▶ **TEXT TO READ**:
--- start ---

After decades of bipartisan neglect of the national defence, Peter Dutton’s budget reply speech was as refreshing as it was relevant. The problem for an incoming Coalition minister would be how the Australian Defence Force could have its equipment cake and eat it too. The Opposition Leader promised to invest so Australia could “deter aggression and maintain peace”. He is airborne already, previously promising $3bn to buy a fourth squadron of F-35 joint strike fighters to add to the 75 now in service.

RAAF Air Vice-Marshal Nicholas Hogan welcomes the possibility of 28 more F-35s, perhaps because the RAAF expected them until they were cancelled by the Albanese government. The fighter, when equipped with on-order air-to-sea capable missiles, will be essential to our maritime defence – certainly whenever the navy’s resupply ships are out of service with mechanical faults, as they are now.

But hi-tech, low-cost kit the F-35 is not, and it certainly does not deliver on Mr Dutton’s other promise “to energise our domestic defence industry” and “re-tool the ADF with asymmetric capabilities to deter a larger adversary”. This makes a case for the Ghost Bat, an uncrewed aircraft designed and test-flown in Australia by the RAAF and partner Boeing. Whether it will be armed – indeed, whether the RAAF will deploy it at all – appears undecided, but its purpose is to fly combat missions as a lower-cost force-multiplier that preserves the air force’s most valuable asset, aircrew. The air force must pick the drone that does the most for the least cost and can enter service in the quickest production time, but the Ghost Bat is an obvious example of how to meet Mr Dutton’s brief for more of Australia’s defence materiel to be made in Australia.

--- end ---

▶ **REQUIRED WORK**:
1. Put this sentence from the defence editorial into Spanish: "This makes a case for the Ghost Bat, an uncrewed aircraft designed and test-flown in Australia by the RAAF and partner Boeing."
2. Repeat the defence editorial word for word from "RAAF Air Vice-Marshal" up to and including "they are now.".
3. Carry on writing the defence editorial, picking up after its final sentence.
The records aren't needed for any of this work.

▶ **PROVIDED INFORMATION**:
--- start ---

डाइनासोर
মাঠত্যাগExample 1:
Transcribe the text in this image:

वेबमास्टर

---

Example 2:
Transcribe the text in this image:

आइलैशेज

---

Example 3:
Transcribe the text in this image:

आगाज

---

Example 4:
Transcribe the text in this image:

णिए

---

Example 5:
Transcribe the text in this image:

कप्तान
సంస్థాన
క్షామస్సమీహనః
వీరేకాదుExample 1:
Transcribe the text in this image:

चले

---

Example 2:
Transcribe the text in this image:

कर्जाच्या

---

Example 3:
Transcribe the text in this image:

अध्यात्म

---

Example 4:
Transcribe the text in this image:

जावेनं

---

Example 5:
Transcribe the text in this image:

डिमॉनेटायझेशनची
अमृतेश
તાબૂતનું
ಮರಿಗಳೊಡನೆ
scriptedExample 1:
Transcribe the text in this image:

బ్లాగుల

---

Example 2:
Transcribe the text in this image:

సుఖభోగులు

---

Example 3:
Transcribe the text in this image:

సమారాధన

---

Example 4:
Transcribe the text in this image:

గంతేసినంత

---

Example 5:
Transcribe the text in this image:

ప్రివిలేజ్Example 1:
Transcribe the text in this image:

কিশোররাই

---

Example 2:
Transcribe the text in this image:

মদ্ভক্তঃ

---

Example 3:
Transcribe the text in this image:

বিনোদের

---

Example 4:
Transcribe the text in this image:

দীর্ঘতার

--- end ---
--- start ---

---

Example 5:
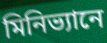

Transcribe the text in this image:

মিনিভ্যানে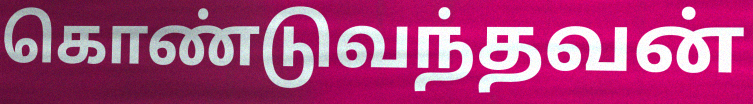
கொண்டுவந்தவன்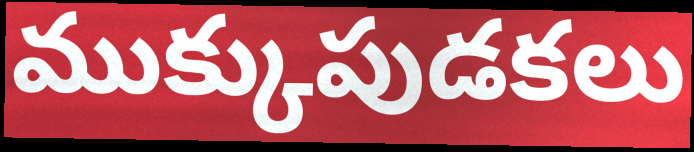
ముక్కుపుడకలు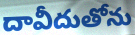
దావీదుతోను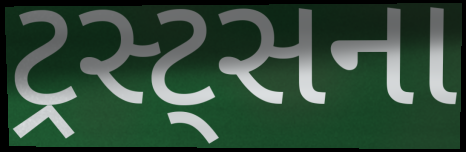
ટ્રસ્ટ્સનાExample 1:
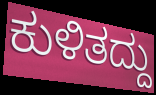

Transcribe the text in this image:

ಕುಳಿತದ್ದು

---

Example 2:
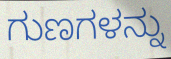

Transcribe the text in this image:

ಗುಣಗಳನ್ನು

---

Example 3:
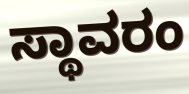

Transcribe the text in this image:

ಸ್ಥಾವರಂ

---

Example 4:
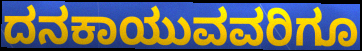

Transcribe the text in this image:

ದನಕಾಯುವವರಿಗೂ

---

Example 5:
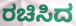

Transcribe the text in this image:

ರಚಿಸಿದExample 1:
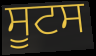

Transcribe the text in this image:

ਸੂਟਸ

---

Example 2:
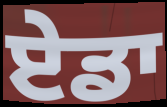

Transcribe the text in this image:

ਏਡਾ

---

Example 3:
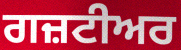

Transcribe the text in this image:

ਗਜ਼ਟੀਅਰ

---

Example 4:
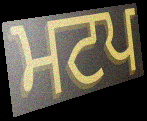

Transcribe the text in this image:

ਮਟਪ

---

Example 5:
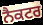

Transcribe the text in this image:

--- end ---

▶ **SOLVED PROBLEMS**:
1. Esto justifica el Ghost Bat, una aeronave no tripulada diseñada y probada en vuelo en Australia por la RAAF y su socio Boeing.

2.
RAAF Air Vice-Marshal Nicholas Hogan welcomes the possibility of 28 more F-35s, perhaps because the RAAF expected them until they were cancelled by the Albanese government. The fighter, when equipped with on-order air-to-sea capable missiles, will be essential to our maritime defence – certainly whenever the navy’s resupply ships are out of service with mechanical faults, as they are now.

3.
Critics of the cost of such an expansion say, variously, it can’t be done or need not be done. The response to the first claim is that we need to learn how and learn now. There is a bipartisan commitment to start work on a nuclear-powered submarine in Adelaide this decade. Defence industries need the practice in the immensely complex planning and training programs that will require. As to the second claim, any argument that Australia faces no threat was answered in February by a Chinese People’s Liberation Army Navy squadron circumnavigating Australia. It was a projection of power intended to intimidate. And the idea that Ukraine’s heroic defence demonstrates wars can be fought by off-the-shelf drones does not apply – close-order infantry fighting on the steppes and short-range air raids are nothing like the vast distances of the Pacific. The US gets this, announcing a new fighter aircraft program, the piloted F-47, which will work with but not be replaced by drones.

There is now no low-cost exclusive AI option to expensive, human-crewed aircraft and submarines. But, as the Ghost Bat could show, affordable AI could increase their firepower. Australia’s strategic environment is transformed and we no longer can assume that we are free of threat for years to come. This means we need to arm up or be willing to give up. The more of our defence that can be made efficiently in Australia, the better.